For each line below that contains the string "basepath", copy that line.

Document images with source code
◆ ◆ ◆ ◆ ◆ ◆ ◆
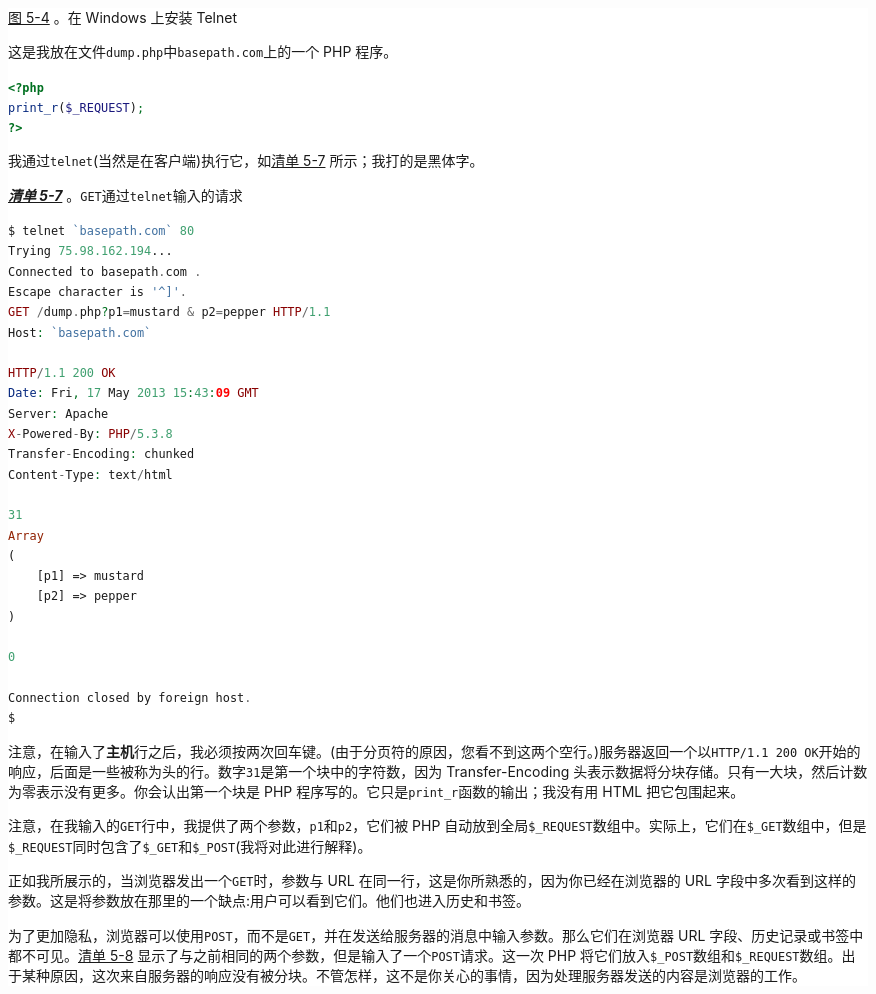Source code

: [图 5-4](#_Fig4) 。在 Windows 上安装 Telnet

这是我放在文件`dump.php`中`basepath.com`上的一个 PHP 程序。

```php
<?php
print_r($_REQUEST);
?>

```

我通过`telnet`(当然是在客户端)执行它，如[清单 5-7](#list7) 所示；我打的是黑体字。

***[清单 5-7](#_list7)*** 。`GET`通过`telnet`输入的请求

```php
$ telnet `basepath.com` 80
Trying 75.98.162.194...
Connected to basepath.com .
Escape character is '^]'.
GET /dump.php?p1=mustard & p2=pepper HTTP/1.1
Host: `basepath.com`

HTTP/1.1 200 OK
Date: Fri, 17 May 2013 15:43:09 GMT
Server: Apache
X-Powered-By: PHP/5.3.8
Transfer-Encoding: chunked
Content-Type: text/html

31
Array
(
    [p1] => mustard
    [p2] => pepper
)

0

Connection closed by foreign host.
$
```

注意，在输入了**主机**行之后，我必须按两次回车键。(由于分页符的原因，您看不到这两个空行。)服务器返回一个以`HTTP/1.1 200 OK`开始的响应，后面是一些被称为头的行。数字`31`是第一个块中的字符数，因为 Transfer-Encoding 头表示数据将分块存储。只有一大块，然后计数为零表示没有更多。你会认出第一个块是 PHP 程序写的。它只是`print_r`函数的输出；我没有用 HTML 把它包围起来。

注意，在我输入的`GET`行中，我提供了两个参数，`p1`和`p2`，它们被 PHP 自动放到全局`$_REQUEST`数组中。实际上，它们在`$_GET`数组中，但是`$_REQUEST`同时包含了`$_GET`和`$_POST`(我将对此进行解释)。

正如我所展示的，当浏览器发出一个`GET`时，参数与 URL 在同一行，这是你所熟悉的，因为你已经在浏览器的 URL 字段中多次看到这样的参数。这是将参数放在那里的一个缺点:用户可以看到它们。他们也进入历史和书签。

为了更加隐私，浏览器可以使用`POST`，而不是`GET`，并在发送给服务器的消息中输入参数。那么它们在浏览器 URL 字段、历史记录或书签中都不可见。[清单 5-8](#list8) 显示了与之前相同的两个参数，但是输入了一个`POST`请求。这一次 PHP 将它们放入`$_POST`数组和`$_REQUEST`数组。出于某种原因，这次来自服务器的响应没有被分块。不管怎样，这不是你关心的事情，因为处理服务器发送的内容是浏览器的工作。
◆ ◆ ◆ ◆ ◆ ◆ ◆
# Solution for this task
这是我放在文件`dump.php`中`basepath.com`上的一个 PHP 程序。
$ telnet `basepath.com` 80
Connected to basepath.com .
Host: `basepath.com`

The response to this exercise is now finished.